I've tried making new friends, but how am I supposed to find someone when I've developed such extreme trust issues because of my past?

I see absolutely no meaning in life anymore, and my mental health issues and the fact that I haven't achieved anything don't make it any better. I just feel like I'm a burden to everyone. Therapy in January won't help either.

I'm sorry for writing this here. There are so many people who have experienced much worse, and here I am whining about something like this. Maybe I'm just weak and not made for life.
Sorry also for the mostly translated text.
This was translated? It really does look like your English is amazing. You talk about having such extreme issues in the past, but what really matters is the future after all.

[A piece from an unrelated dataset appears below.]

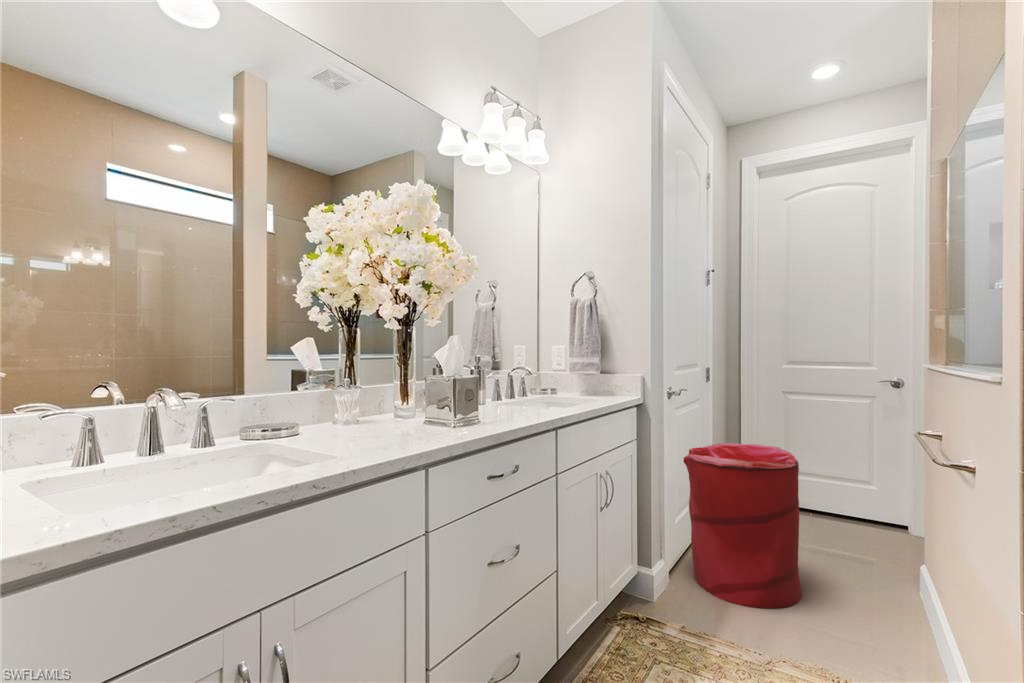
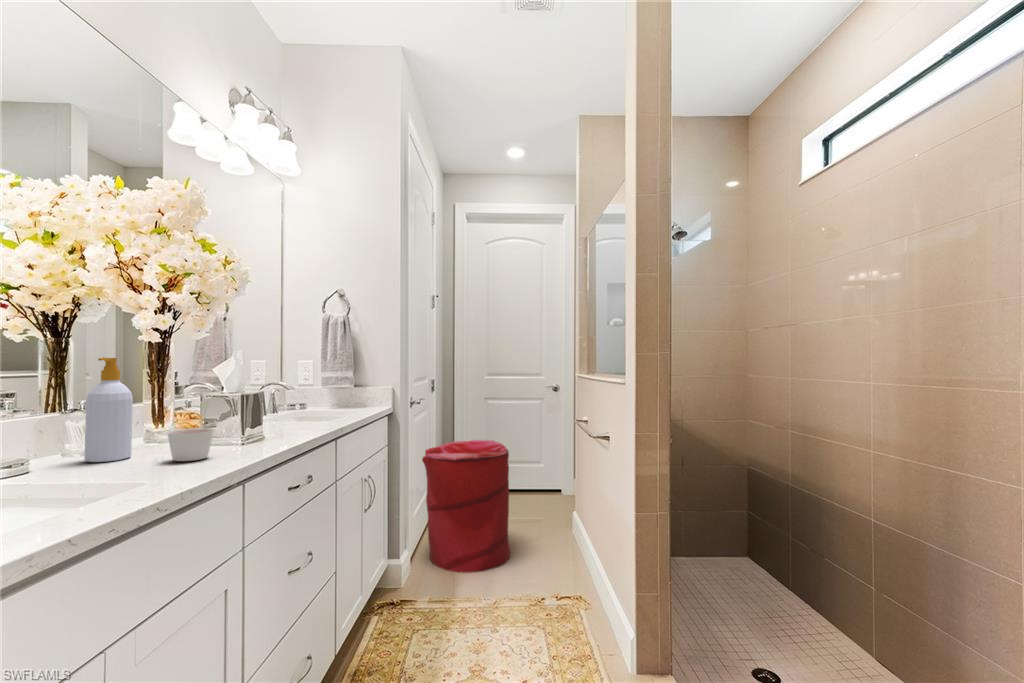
soap bottle: none [328,337,362,430] -> present [85,358,133,462]
candle: none [372,406,411,438] -> present [168,428,214,461]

BPD is a condition i imagine is very difficult to handle, my best friend had it, he died a few years ago. Despite his mood swings being incredible he never hurt me though.

You really don't need to apologise for venting that's what this channels for!

i know you feel Therapy won't help and tbh i feel the same. Mostly because i can't afford it. That better help thing costs more than a fortnights worth of food her.

And i don't need a psychologist to tell me what's wrong with me, i know what's wrong with me.


I hope very much things get better for you!